对策一:技术侧破局,在大模型性能上抢先打破天花板,或者在大模型的落地部署上找到最优解。

按照猎豹移动董事长傅盛的说法:“短期来看,大模型的性能遇到了瓶颈。谁也甩不开谁,谁也拿不出撒手锏,降低推理成本、降低售价成了现在每一家的高优先级任务”。拨开价格战迷雾最好的方式,正是在大模型性能上甩开对手。面对不明晰的技术路线,不乏“运气”的成分,但初创企业往往更有“赌”的勇气。

即使不能在性能上拉开太大差距,提升大模型工程化能力也是一个可行方向。目前API调用的是“标准版模型”,想要将大模型能力和场景深度融合的企业类用户,仍需要对大模型进行精调或本地化部署。如果能够进一步降低大模型的落地门槛和成本,不无对冲“价格战”冲击的可能。

这也是一些大模型创业者正在尝试的应对方案。比如智谱AI在MaaS 2.0大模型开放平台上推出的一键微调功能,用户仅需准备训练数据,不需要代码即可完成一个“私有大模型”的训练。

对策二:专注提升大模型的差异化能力,做云厂商的“ISV服务商”,低姿态熬过大模型浪潮的淘汰赛。

鉴于隐私、安全、性能等种种因素,行业内一直存在“模型混用”的现象,即在不同场景调用不同的大模型。在各家模型能力水平相近、价格不相上下的情况下,打造某一块的“比较优势”,同样是一种活法。

况且阿里云、百度智能云等云厂商,也在“拉拢”大模型创业者:一方面在算力资源上和大模型厂商绑定,比如阿里云对MiniMax、月之暗面的投资,都将一部分资金限定用于购买阿里云服务;另一方面积极布局一站式大模型开发及服务运行平台,比如百度智能云千帆大模型平台,用户可以同时调用不同大模型的能力。
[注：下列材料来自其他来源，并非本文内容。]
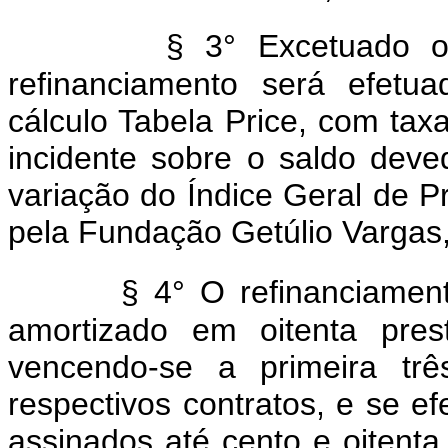
§ 3° Excetuado o 
refinanciamento será efet
cálculo Tabela Price, com tax
incidente sobre o saldo deve
variação do Índice Geral de 
pela Fundação Getúlio Vargas, 
§ 4° O refinanciament
amortizado em oitenta prest
vencendo-se a primeira tr
respectivos contratos, e se 
assinados até cento e oitenta 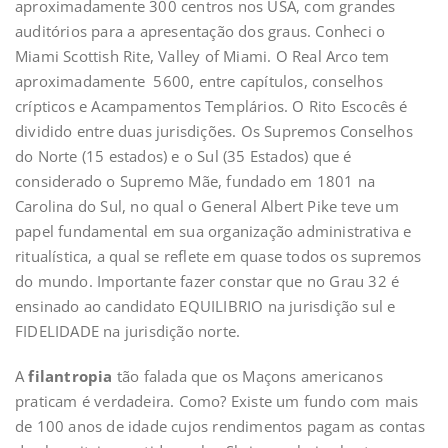
aproximadamente 300 centros nos USA, com grandes
auditórios para a apresentação dos graus. Conheci o
Miami Scottish Rite, Valley of Miami. O Real Arco tem
aproximadamente 5600, entre capítulos, conselhos
crípticos e Acampamentos Templários. O Rito Escocês é
dividido entre duas jurisdições. Os Supremos Conselhos
do Norte (15 estados) e o Sul (35 Estados) que é
considerado o Supremo Mãe, fundado em 1801 na
Carolina do Sul, no qual o General Albert Pike teve um
papel fundamental em sua organização administrativa e
ritualística, a qual se reflete em quase todos os supremos
do mundo. Importante fazer constar que no Grau 32 é
ensinado ao candidato EQUILIBRIO na jurisdição sul e
FIDELIDADE na jurisdição norte.
A
filantropia
tão falada que os Maçons americanos
praticam é verdadeira. Como? Existe um fundo com mais
de 100 anos de idade cujos rendimentos pagam as contas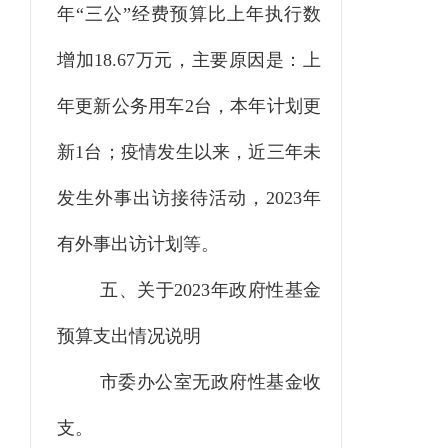
年
“三公”经费预算比上年执行数
增加
18.67
万元，主要原因是：
上
年更新公务用车
2台，本年计划更
新1台；疫情发生以来，近三年未
发生外事出访接待活动，2023年
有外事出访计划等。
五、关于
2023
年政府性基
金
预算支出情况说明
市委办公室无政府性基金收
支。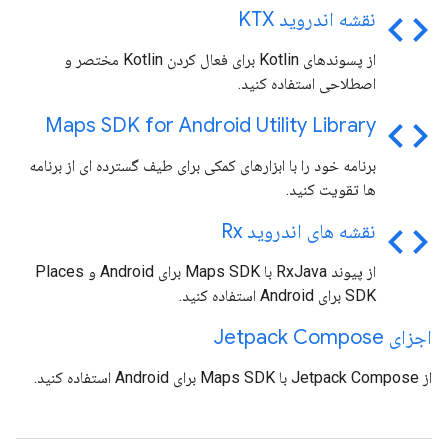
code
نقشه اندروید KTX
از پسوندهای Kotlin برای فعال کردن Kotlin مختصر و
اصطلاحی استفاده کنید.
code
Maps SDK for Android Utility Library
برنامه خود را با ابزارهای کمکی برای طیف گسترده ای از برنامه
ها تقویت کنید.
code
نقشه های اندروید Rx
از پیوند RxJava با Maps SDK برای Android و Places
SDK برای Android استفاده کنید.
اجزای Jetpack Compose
از Jetpack Compose با Maps SDK برای Android استفاده کنید.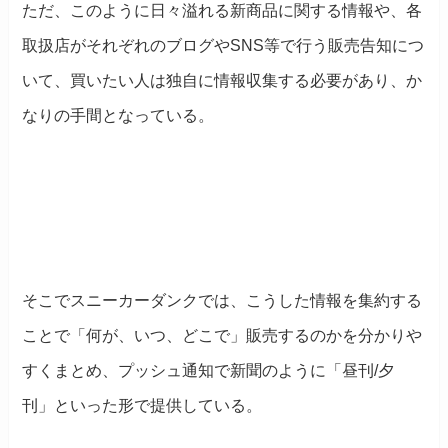
ただ、このように日々溢れる新商品に関する情報や、各
取扱店がそれぞれのブログやSNS等で行う販売告知につ
いて、買いたい人は独自に情報収集する必要があり、か
なりの手間となっている。
そこでスニーカーダンクでは、こうした情報を集約する
ことで「何が、いつ、どこで」販売するのかを分かりや
すくまとめ、プッシュ通知で新聞のように「昼刊/夕
刊」といった形で提供している。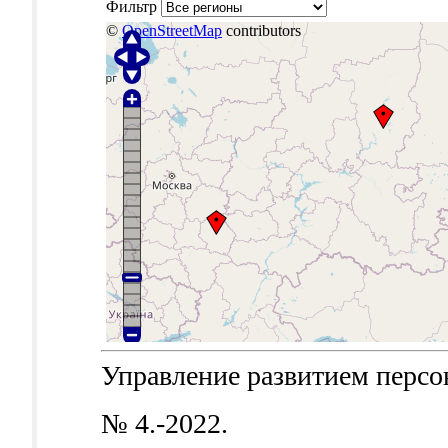
Фильтр
©
OpenStreetMap
contributors
Управление развитием персона
№ 4.-2022.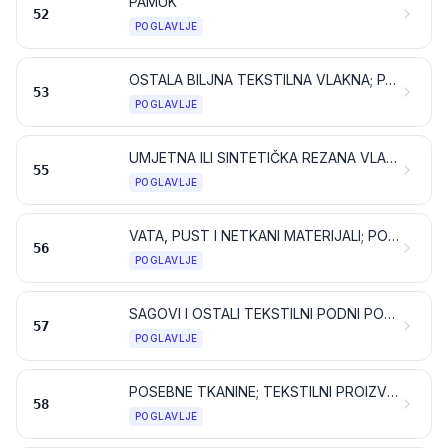
PAMUK
52
POGLAVLJE
OSTALA BILJNA TEKSTILNA VLAKNA; PAPIRNA PREĐA I TKANINE OD PAPIRNE PREĐE
53
POGLAVLJE
UMJETNA ILI SINTETIČKA REZANA VLAKNA
55
POGLAVLJE
VATA, PUST I NETKANI MATERIJALI; POSEBNA PREĐA; KONOPI, UZICE I UŽAD TE PROIZVODI OD NJIH
56
POGLAVLJE
SAGOVI I OSTALI TEKSTILNI PODNI POKRIVAČI
57
POGLAVLJE
POSEBNE TKANINE; TEKSTILNI PROIZVODI DOBIVENI TAFTING POSTUPKOM; ČIPKE; TAPISERIJE; POZAMANTERIJA; VEZ
58
POGLAVLJE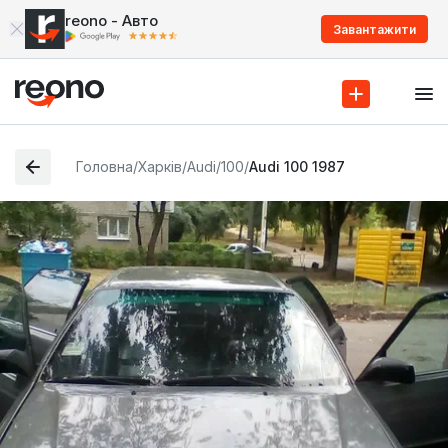
reono - Авто
Завантажити
Головна
/
Харків
/
Audi
/
100
/
Audi 100 1987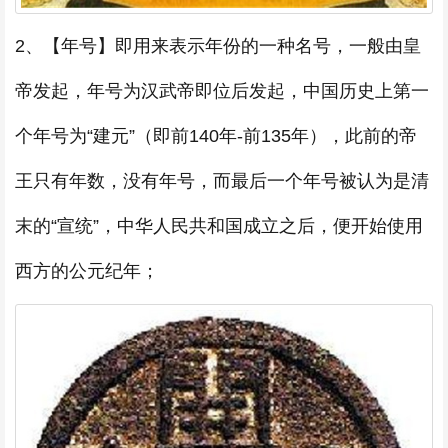
2、【年号】即用来表示年份的一种名号，一般由皇
帝发起，年号为汉武帝即位后发起，中国历史上第一
个年号为“建元”（即前140年-前135年），此前的帝
王只有年数，没有年号，而最后一个年号被认为是清
末的“宣统”，中华人民共和国成立之后，便开始使用
西方的公元纪年；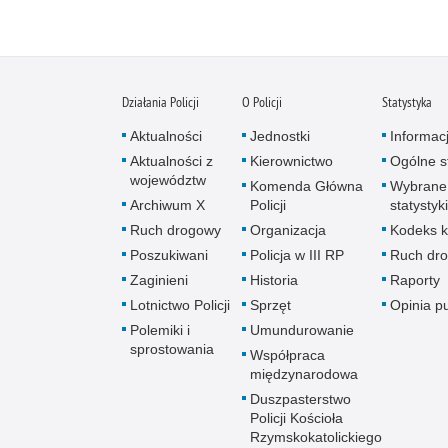
Działania Policji
O Policji
Statystyka
Aktualności
Jednostki
Informac
Aktualności z
Kierownictwo
Ogólne st
województw
Komenda Główna
Wybrane
Archiwum X
Policji
statystyki
Ruch drogowy
Organizacja
Kodeks k
Poszukiwani
Policja w III RP
Ruch dr
Zaginieni
Historia
Raporty
Lotnictwo Policji
Sprzęt
Opinia p
Polemiki i
Umundurowanie
sprostowania
Współpraca
międzynarodowa
Duszpasterstwo
Policji Kościoła
Rzymskokatolickiego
至少就现阶段而言,没有云厂商愿意为了大模型的“芝麻”,丢了云服务的“西瓜”。

就像许多行业曾出现的,价格战常常是行业进入“大混战”的标志。对于那些没有拿到巨额融资的大模型创业者,以ISV服务商的身份“苟活”,熬过大模型浪潮的淘汰赛,何尝不是一种生存哲学。

对策三:绕过或弱化在To B市场的竞争压力,选择To C作为突围方向,试图成为下一个时代的行业巨头。

王小川不掺和“价格战”的理由是:“在国内的商业环境里,To B的市场比To C小十倍。”百川智能同步发布了AI助手“百小应”,开启“超级模型+超级应用”双轮驱动模式,希望能够和云厂商进行错位竞争。

有相似想法的不只有王小川。MiniMax先后孵化出了星野、海螺AI等多款日活超过百万的产品;月之暗面一开始就专注于To C路线,推出了Kimi智能助手;对价格战诟病连连的李开复,出任零一万物旗下AI助手“万知”的“首席体验官”;就连To B布局最深的智谱AI,也开始加码推广AI助手智谱清言。

踏足To C赛道就能避免内卷了吗?正如前面所提到的,目前To C应用以智能助手和情感陪伴为主,大模型初创企业尚未给出更好的产品形态,同样集中在陪聊、提效等场景,功能大同小异。不过,相较于To B价格战的被动性,To C承载了大模型创业者的希望。

创业从来都是九死一生,所有的成功之路都充满荆棘,没有人能提前知道哪种对策是正确的选项。

至少就目前而言,情况远没有到糟糕的程度。字节跳动放出的降价“大招”,并未影响智谱AI、月之暗面的新一轮融资,且估值均已超过30亿美元;布局多模态通用大模型的生数科技,凭借对标OpenAI Sora的视频大模型Vidu,日前完成了百度领投的数亿元Pre-A轮融资......

然而,并非所有的创业者都这么“幸运”。前微软(亚洲)互联网工程院副院长简仁贤创办的竹间智能,已经在现金流压力下停工了6个月;凭开源模型Stable Diffusion走红的Stability AI,传出了寻求被收购的消息......

突如其来的大模型价格战,某种程度上为行业敲响了警钟,在信息差越来越小的语境下,像互联网时代那样照搬国外的商业模式,抑或是踩着时间窗口和红利窗口“一步登天”,已经没有生存的土壤。